Some cities and regions are inextricably linked with the local cuisine. When you visit your old college roommate in Chicago, she takes you out for deep-dish pizza. Your cousins in Philadelphia treat you to Philly cheesesteak sandwiches when you drop in for the weekend. And when you spend the holidays with your grandparents in Memphis, Tenn., you're in store for a lot of barbecue.
Despite barbecue's association with the Deep South, it's actually more Caribbean than Southern. The word "barbecue" comes from the Spanish barbacoa or the French babracot, both of which were picked up from the Taino and Arawak tribes of Haiti and Guiana [source: Steingarten]. Both of these terms refer to a way of preparing meat by draping it across moist wood until it dries out over a fire. Barbecue expert Steven Raichlen proposes that this method of cooking is almost as old as humankind. Our prehistoric ancestors eventually figured out they could use fire to cook, perhaps after they observed a wildfire engulf and char a wild animal [source: National Barbecue Association].
The way we barbecue today isn't too different. Esteemed food critic Jeffrey Steingarten explains that "real barbecue" (as distinguished from grilling) involves cooking meat in an "enclosed," humid space under low, constant temperatures (usually around 175 to 250 degrees Fahrenheit or 79.4 to 121 degrees Celsius). This ensures that the meat's fat and connective tissue dissolve and that the meat virtually falls off the bone when it's done -- and when it's finished cooking, it's well-done. Barbecue is never served rare.

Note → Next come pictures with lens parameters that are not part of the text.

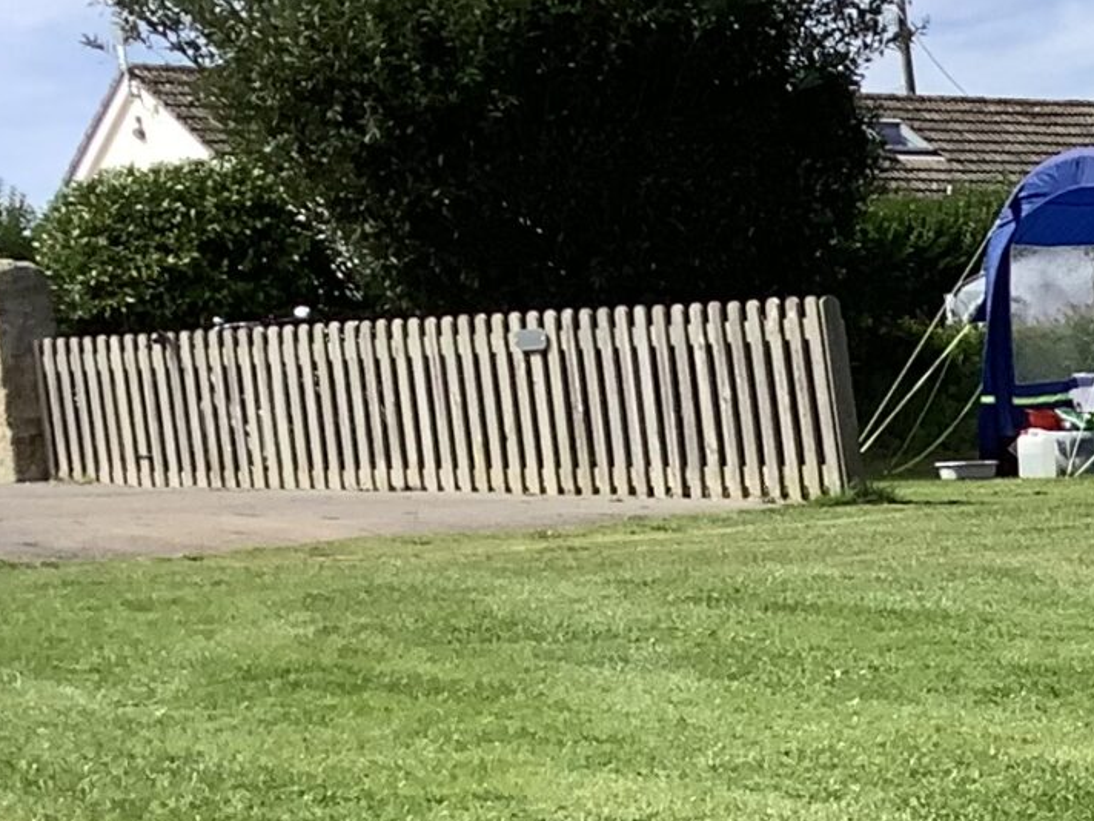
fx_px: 4140
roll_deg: +3.8
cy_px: 1362
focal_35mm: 131
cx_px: 2148
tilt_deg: -11.1
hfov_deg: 13.1
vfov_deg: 10.8
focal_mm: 3.3
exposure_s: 1/916
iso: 25
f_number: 2.4
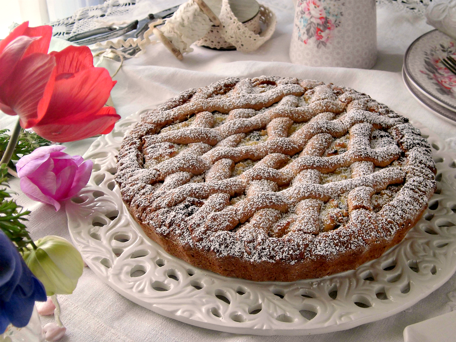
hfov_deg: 40.4
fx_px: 619
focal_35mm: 47
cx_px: 228
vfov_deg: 30.9
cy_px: 171
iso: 100
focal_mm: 8.3
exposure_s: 1/60
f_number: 3.4
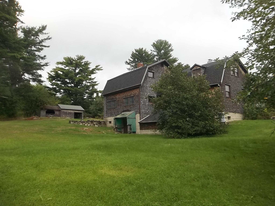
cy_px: 103
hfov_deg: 65.3
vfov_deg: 51.4
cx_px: 138
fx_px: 214
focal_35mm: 27
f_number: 8.9
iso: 80
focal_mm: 4.9
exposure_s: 1/100
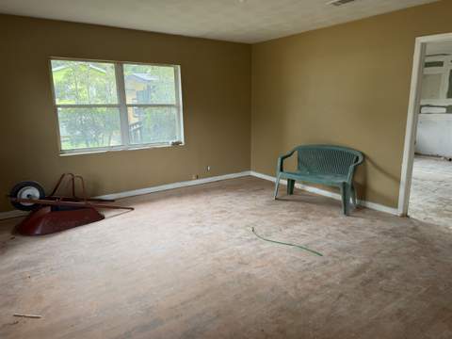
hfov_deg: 71.6
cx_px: 226
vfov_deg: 56.8
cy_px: 170
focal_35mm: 24
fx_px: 313
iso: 100
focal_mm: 6.76
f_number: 1.78
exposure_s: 1/121
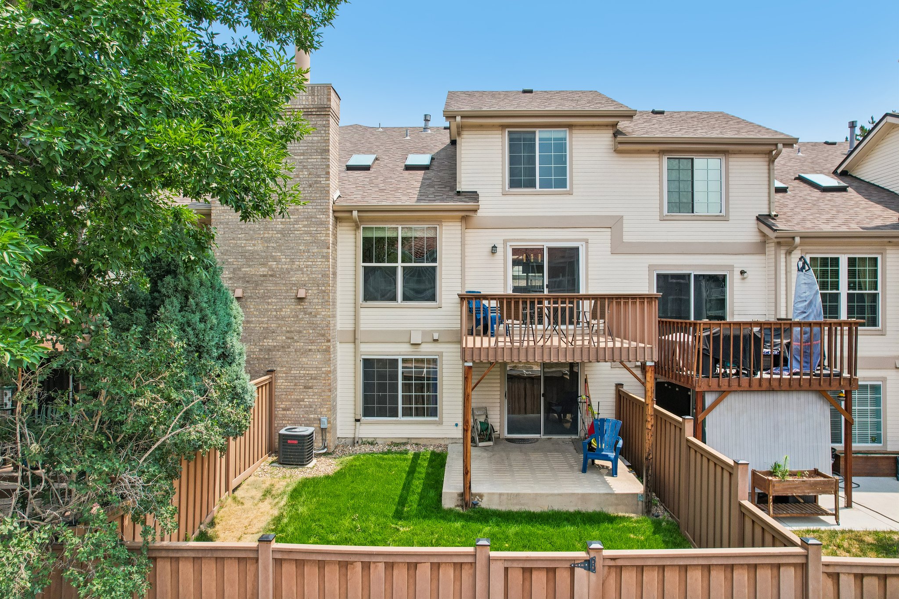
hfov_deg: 78.6
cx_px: 450
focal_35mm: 22
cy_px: 300
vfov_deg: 57.2
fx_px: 549
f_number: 2.8
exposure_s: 1/240
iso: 130
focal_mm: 8.4
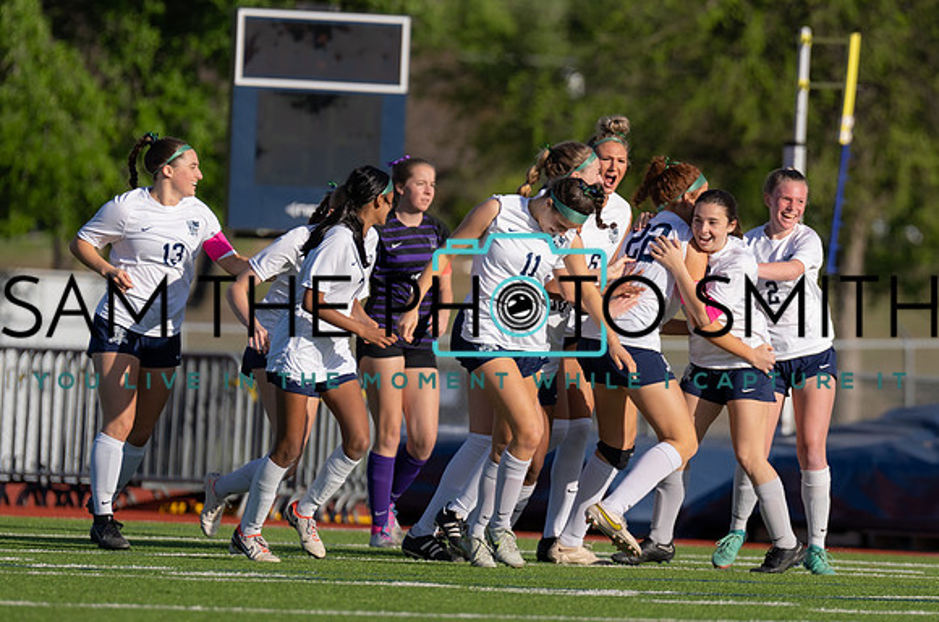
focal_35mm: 463
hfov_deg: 4.5
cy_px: 369
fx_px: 12062
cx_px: 660
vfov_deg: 3.0
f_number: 2.8
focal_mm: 200
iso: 100
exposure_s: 1/2000
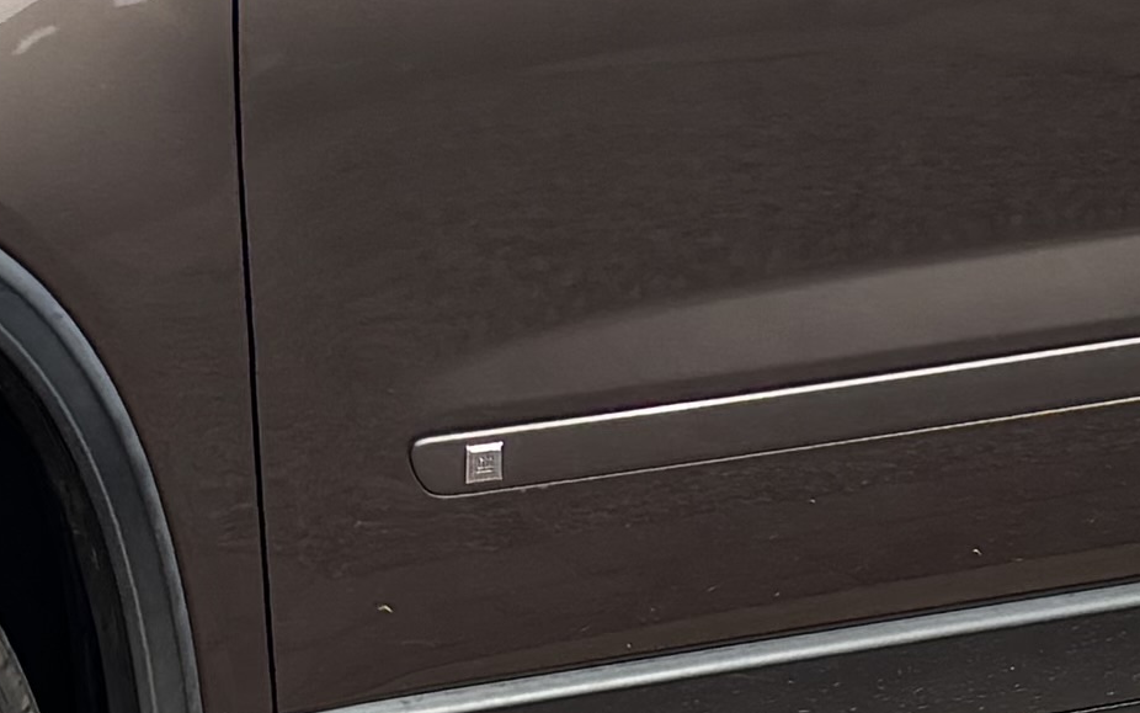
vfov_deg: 7.7
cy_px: 256
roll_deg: +2.9
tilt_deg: -13.6
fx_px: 5282
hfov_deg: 12.3
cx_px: 681
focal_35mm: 170
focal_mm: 5.96
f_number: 1.6
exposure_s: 1/1845
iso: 50
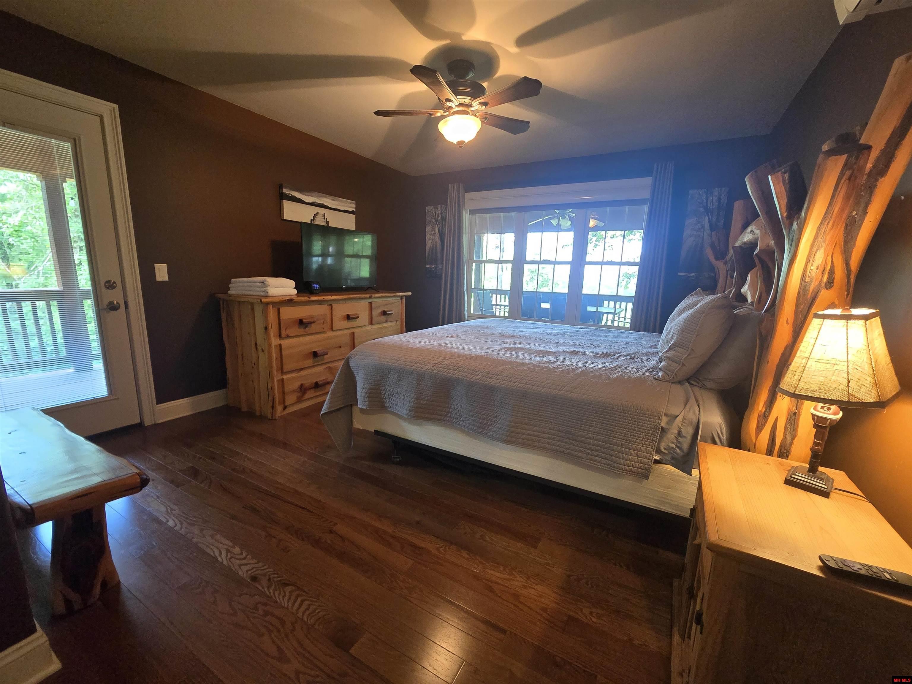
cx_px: 456
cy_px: 342
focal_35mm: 13
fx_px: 343
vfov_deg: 89.9
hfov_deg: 106.2
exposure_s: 1/60
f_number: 2.2
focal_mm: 2.2
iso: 500
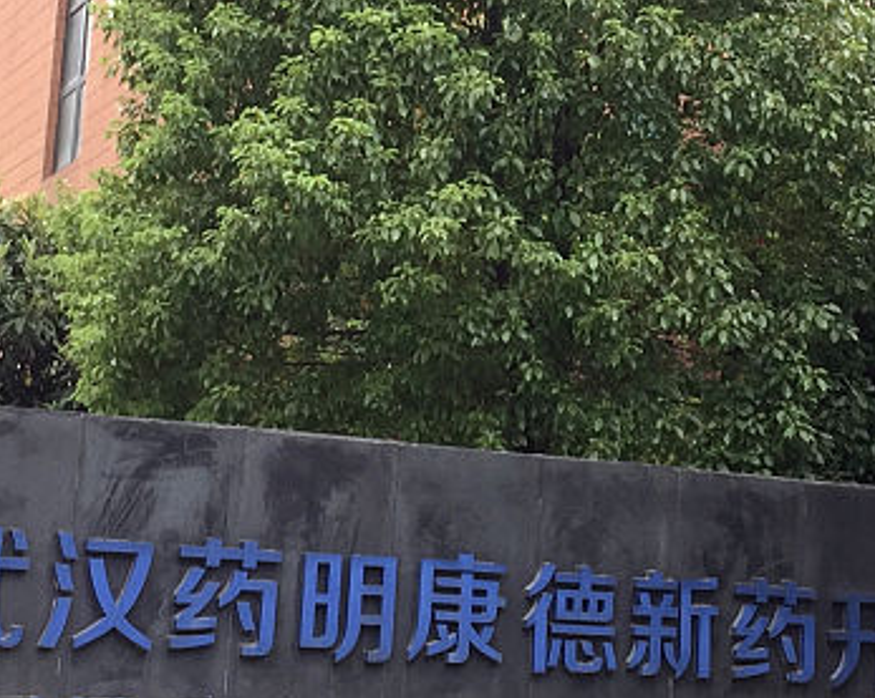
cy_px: -58
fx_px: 2536
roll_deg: -1.5
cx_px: 562
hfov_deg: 19.5
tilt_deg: +17.4
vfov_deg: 15.3
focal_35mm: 98
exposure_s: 1/50
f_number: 2.2
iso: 32
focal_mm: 4.15
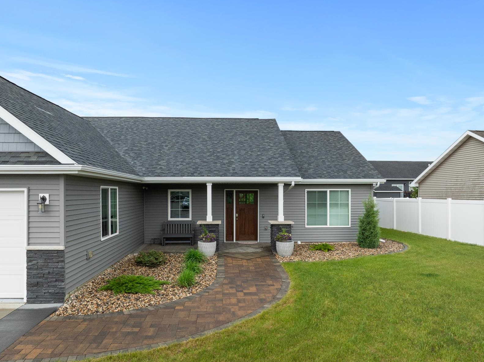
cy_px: 195
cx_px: 242
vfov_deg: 53.0
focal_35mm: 26
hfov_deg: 67.3
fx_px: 363
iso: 200
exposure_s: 1/400
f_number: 6.3
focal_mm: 12.29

When you're visiting your friends in the South, a few topics are sure to get people heated: SEC Football and barbecue. Often, the debate about barbecue is whether wet or dry is better. What exactly is the difference? Kell Phelps, publisher of The National Barbecue News, says, "It's real simple: Dry is without sauce, wet is with sauce." And the region where you're dining influences the fare. Phelps says that the regional preference in Memphis is typically a dry barbecue with sauce on the side; in Kansas City and North Carolina, people like their barbecue wet (with even more sauce on the side).
But dry barbecue isn't lacking in taste just because it's not smothered in sauce. Danny Williamson, Georgia restaurateur and co-owner of Williamson Bros. Bar-B-Q, explains that it's cooked with a flavorful dry rub. At his restaurant, dry barbecue is smoked, while the wet variety is cooked in a hickory fire pit.
Barbecue preference is largely dictated by whether you like saucy or seasoned meat, as well as the cut of meat you favor. The pig's shoulder is typically used for wet barbecue, while the ribs are reserved for the dry kind. Wet barbecue takes about six to eight hours to cook (it's a denser hunk of meat); dry barbecue can be smoked in as few as two hours.
As they say, the secret is in the sauce. Or the rub. Williamson, who says "Barbecue is defined by the sauce," isn't giving away any family secrets. However, he shares that most Southern sauces are composed of a tomato and vinegar base. Signature South Carolina sauces start with yellow mustard, Phelps says. Dry rubs are made up of plenty of brown sugar, salt and pepper. In fact, rubs are typically worked into the meat the night before it's cooked so that the salt can penetrate the cut and tenderize it [source: Lewis]. But rubs do more than flavor and soften the meat; they also enhance its texture by caramelizing and forming a crispy crust when cooked. Because of the rub's ability to penetrate the meat, fatty cuts like brisket respond well to this type of seasoning.
Next time your Southern friends take you out for barbecue, you'll be ready to order. Even if it's a hard decision to make: savory seasoned ribs or shredded saucy pork? Your decision might be influenced by the sides and whether there's a quality bun to sop up that sauce.